Speaking to the drinks business, Gloria Collell, winemaker at Freixenet and Segura Viudas, said: “Prosecco’s popularity will plateau but it is introducing new consumers to the sparkling wine category, which is a good thing.
“The Prosecco boom is helping to open minds and show that you don’t need to wait for a special occasion to open a bottle of sparkling wine – Prosecco and Cava can be Monday night wines,” she added.
Pointing out the differences between Prosecco and Cava, Collell believes Cava offers consumers more complexity and a wider range of styles.
“Prosecco is great, but it’s a simple wine that’s easy to understand. Cava offers a wide range of styles, from simple to incredibly complex. There is definitely room for both within the sparkling wine category,” she told db.
“The popularity of Prosecco highlights that consumers are seeking young, fresh and fruity wines and as Cava producers, we have to listen to them and react,” she added.

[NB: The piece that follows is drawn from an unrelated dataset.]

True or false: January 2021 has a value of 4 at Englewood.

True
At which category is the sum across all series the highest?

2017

Collell admitted that it was a mistake for Cava producers to price their products so low in the UK market in the past, as it has led consumers to believe that it is a “cheap and cheerful” product, making it difficult to put prices up.
“Freixenet recently upped its prices by 10%. It meant we lost sales as a result but it was a step that we needed to take to prove that Cava merits a higher price point than it is currently selling for in the UK,” Collell told db.

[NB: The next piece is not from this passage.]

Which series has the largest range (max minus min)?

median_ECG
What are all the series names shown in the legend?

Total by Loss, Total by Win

She also believes that in observing the Champenois so closely, Cava producers have “taken their eye off the ball” in neglecting to focus on what the Italians are up to.

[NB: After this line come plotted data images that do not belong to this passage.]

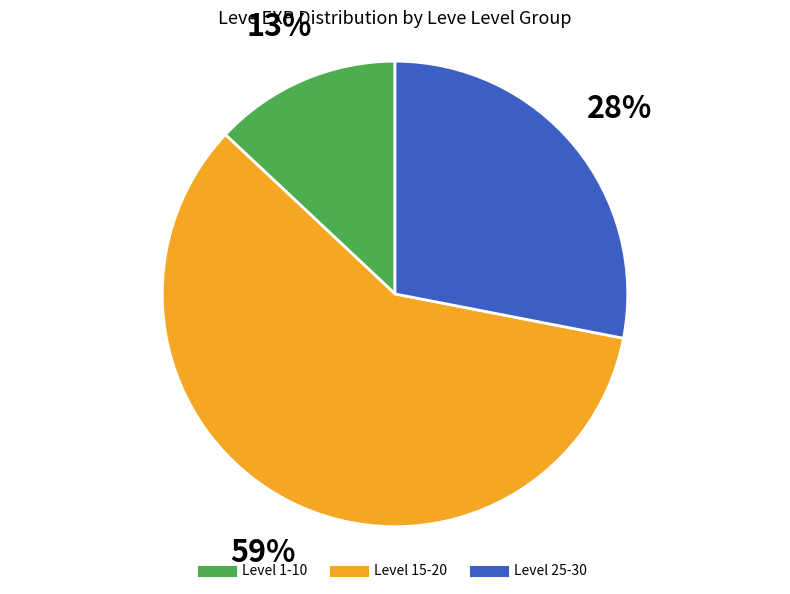

To the nearest percent, what is the average slice percentage?

33%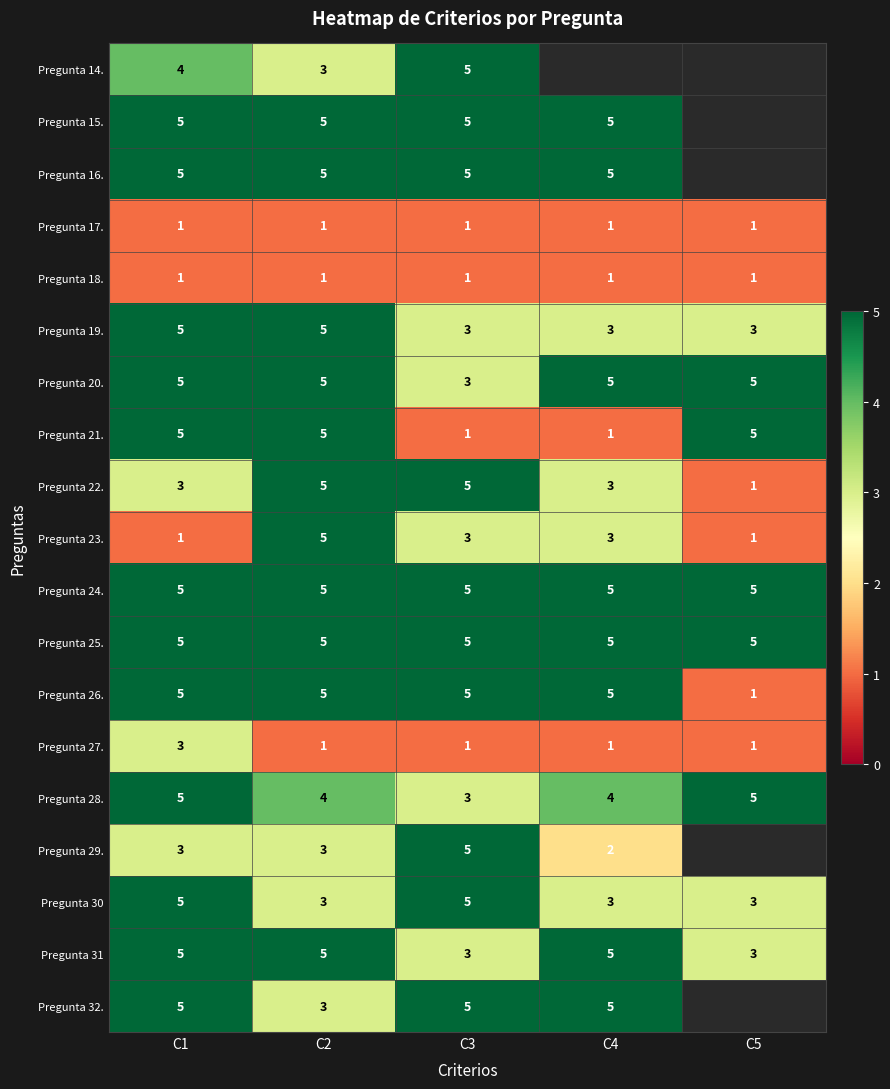

Between C2 and C3, which series saw the biggest shift?

Pregunta 21.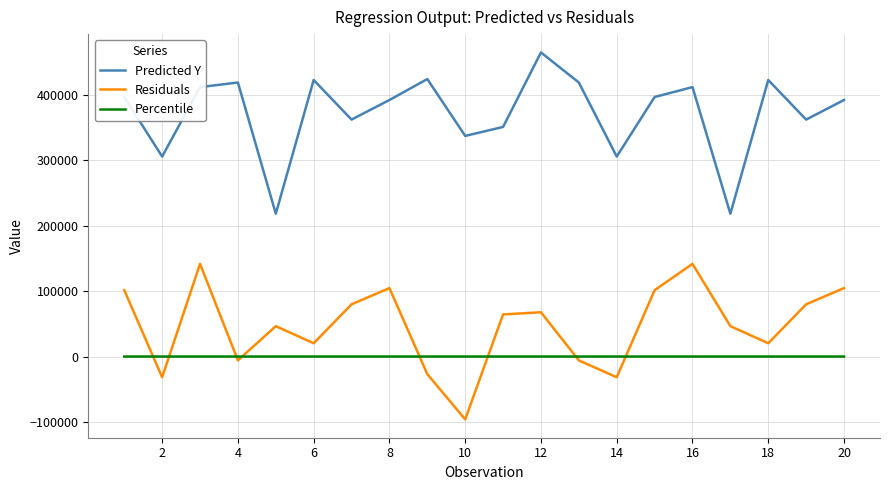

Count the number of categories in the chart.

20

Flying the flag for high-end Cava, Segura Viudas has released a 100% Pinot Noir rosé onto the market in such tiny amounts it needs to be sold on allocation.
“This is the first wine we’ve had to sell on allocation. We aren’t even selling it in Spain but instead are focusing on our key export markets,” Collell said.
She describes Segura Viudas Reserva Heredad Rosé 2011, which has an RRP of €40, as a “wife” to the original Reserva Heredad Brut.
Just 10,000 bottles of the salmon pink fizz were produced, with the pale pink colour coming only from the skin contact during the transportation of the Pinot Noir grapes, which hail from a single plot in the village of Aiguaviva in Penedès.
“We’re not making Pantone wine to a specific format, the onion skin colour is completely natural,” Collell assured db.
As for conquering the Chinese market, Collell says it is on her radar, but that Freixenet is holding back from entering it in a big way at the moment.
“We’re waiting for the Chinese market to mature before we go in big there. We’re with ASC Wines out there but we could be much bigger. We’re doing a lot of education in China but it’s a touch nut to crack as the focus is largely still on still red wine at the moment,” she said.